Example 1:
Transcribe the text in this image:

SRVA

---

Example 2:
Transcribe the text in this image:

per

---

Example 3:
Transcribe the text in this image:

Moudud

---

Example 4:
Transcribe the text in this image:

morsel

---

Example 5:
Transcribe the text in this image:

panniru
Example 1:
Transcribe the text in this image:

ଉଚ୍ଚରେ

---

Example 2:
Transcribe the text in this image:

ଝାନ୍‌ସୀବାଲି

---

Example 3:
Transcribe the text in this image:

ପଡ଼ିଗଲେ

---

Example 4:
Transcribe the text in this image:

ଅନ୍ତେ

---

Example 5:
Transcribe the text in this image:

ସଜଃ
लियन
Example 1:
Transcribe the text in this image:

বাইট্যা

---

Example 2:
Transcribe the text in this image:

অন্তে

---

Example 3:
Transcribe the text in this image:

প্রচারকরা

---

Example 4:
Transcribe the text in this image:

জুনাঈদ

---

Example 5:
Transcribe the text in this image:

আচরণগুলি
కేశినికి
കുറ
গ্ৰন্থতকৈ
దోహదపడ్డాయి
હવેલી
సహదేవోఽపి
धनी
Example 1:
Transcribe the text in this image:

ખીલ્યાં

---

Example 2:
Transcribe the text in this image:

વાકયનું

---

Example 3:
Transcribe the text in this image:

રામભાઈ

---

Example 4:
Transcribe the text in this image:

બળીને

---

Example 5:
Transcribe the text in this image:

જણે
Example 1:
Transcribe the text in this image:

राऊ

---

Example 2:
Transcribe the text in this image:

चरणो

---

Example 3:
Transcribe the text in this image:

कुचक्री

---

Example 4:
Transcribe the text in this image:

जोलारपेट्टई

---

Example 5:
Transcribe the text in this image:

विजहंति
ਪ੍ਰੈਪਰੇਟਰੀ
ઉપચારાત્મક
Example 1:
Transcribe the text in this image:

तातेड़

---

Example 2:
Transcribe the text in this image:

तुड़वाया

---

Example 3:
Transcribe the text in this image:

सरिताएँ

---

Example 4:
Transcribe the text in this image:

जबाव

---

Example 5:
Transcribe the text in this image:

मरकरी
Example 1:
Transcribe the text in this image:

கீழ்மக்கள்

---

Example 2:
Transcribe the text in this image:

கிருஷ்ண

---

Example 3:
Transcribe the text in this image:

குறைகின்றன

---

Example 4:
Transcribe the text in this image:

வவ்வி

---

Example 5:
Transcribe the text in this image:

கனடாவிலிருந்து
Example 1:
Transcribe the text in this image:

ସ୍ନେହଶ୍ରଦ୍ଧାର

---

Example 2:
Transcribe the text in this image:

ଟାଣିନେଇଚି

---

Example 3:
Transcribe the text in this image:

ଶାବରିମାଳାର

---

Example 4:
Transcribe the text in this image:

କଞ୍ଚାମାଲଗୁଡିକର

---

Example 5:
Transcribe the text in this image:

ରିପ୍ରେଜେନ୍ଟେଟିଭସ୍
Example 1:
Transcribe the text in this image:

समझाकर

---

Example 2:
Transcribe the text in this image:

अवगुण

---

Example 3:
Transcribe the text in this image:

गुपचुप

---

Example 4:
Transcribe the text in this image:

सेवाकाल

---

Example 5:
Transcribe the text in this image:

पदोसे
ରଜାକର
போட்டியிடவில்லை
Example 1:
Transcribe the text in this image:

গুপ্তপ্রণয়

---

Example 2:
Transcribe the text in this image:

★ ★ ★ ★

Exercise:
Exactly reproduce every line of the data above.

Response area:
Example 1:
Transcribe the text in this image:

SRVA

---

Example 2:
Transcribe the text in this image:

per

---

Example 3:
Transcribe the text in this image:

Moudud

---

Example 4:
Transcribe the text in this image:

morsel

---

Example 5:
Transcribe the text in this image:

panniru
Example 1:
Transcribe the text in this image:

ଉଚ୍ଚରେ

---

Example 2:
Transcribe the text in this image:

ଝାନ୍‌ସୀବାଲି

---

Example 3:
Transcribe the text in this image:

ପଡ଼ିଗଲେ

---

Example 4:
Transcribe the text in this image:

ଅନ୍ତେ

---

Example 5:
Transcribe the text in this image:

ସଜଃ
लियन
Example 1:
Transcribe the text in this image:

বাইট্যা

---

Example 2:
Transcribe the text in this image:

অন্তে

---

Example 3:
Transcribe the text in this image:

প্রচারকরা

---

Example 4:
Transcribe the text in this image:

জুনাঈদ

---

Example 5:
Transcribe the text in this image:

আচরণগুলি
కేశినికి
കുറ
গ্ৰন্থতকৈ
దోహదపడ్డాయి
હવેલી
సహదేవోఽపి
धनी
Example 1:
Transcribe the text in this image:

ખીલ્યાં

---

Example 2:
Transcribe the text in this image:

વાકયનું

---

Example 3:
Transcribe the text in this image:

રામભાઈ

---

Example 4:
Transcribe the text in this image:

બળીને

---

Example 5:
Transcribe the text in this image:

જણે
Example 1:
Transcribe the text in this image:

राऊ

---

Example 2:
Transcribe the text in this image:

चरणो

---

Example 3:
Transcribe the text in this image:

कुचक्री

---

Example 4:
Transcribe the text in this image:

जोलारपेट्टई

---

Example 5:
Transcribe the text in this image:

विजहंति
ਪ੍ਰੈਪਰੇਟਰੀ
ઉપચારાત્મક
Example 1:
Transcribe the text in this image:

तातेड़

---

Example 2:
Transcribe the text in this image:

तुड़वाया

---

Example 3:
Transcribe the text in this image:

सरिताएँ

---

Example 4:
Transcribe the text in this image:

जबाव

---

Example 5:
Transcribe the text in this image:

मरकरी
Example 1:
Transcribe the text in this image:

கீழ்மக்கள்

---

Example 2:
Transcribe the text in this image:

கிருஷ்ண

---

Example 3:
Transcribe the text in this image:

குறைகின்றன

---

Example 4:
Transcribe the text in this image:

வவ்வி

---

Example 5:
Transcribe the text in this image:

கனடாவிலிருந்து
Example 1:
Transcribe the text in this image:

ସ୍ନେହଶ୍ରଦ୍ଧାର

---

Example 2:
Transcribe the text in this image:

ଟାଣିନେଇଚି

---

Example 3:
Transcribe the text in this image:

ଶାବରିମାଳାର

---

Example 4:
Transcribe the text in this image:

କଞ୍ଚାମାଲଗୁଡିକର

---

Example 5:
Transcribe the text in this image:

ରିପ୍ରେଜେନ୍ଟେଟିଭସ୍
Example 1:
Transcribe the text in this image:

समझाकर

---

Example 2:
Transcribe the text in this image:

अवगुण

---

Example 3:
Transcribe the text in this image:

गुपचुप

---

Example 4:
Transcribe the text in this image:

सेवाकाल

---

Example 5:
Transcribe the text in this image:

पदोसे
ରଜାକର
போட்டியிடவில்லை
Example 1:
Transcribe the text in this image:

গুপ্তপ্রণয়

---

Example 2:
Transcribe the text in this image:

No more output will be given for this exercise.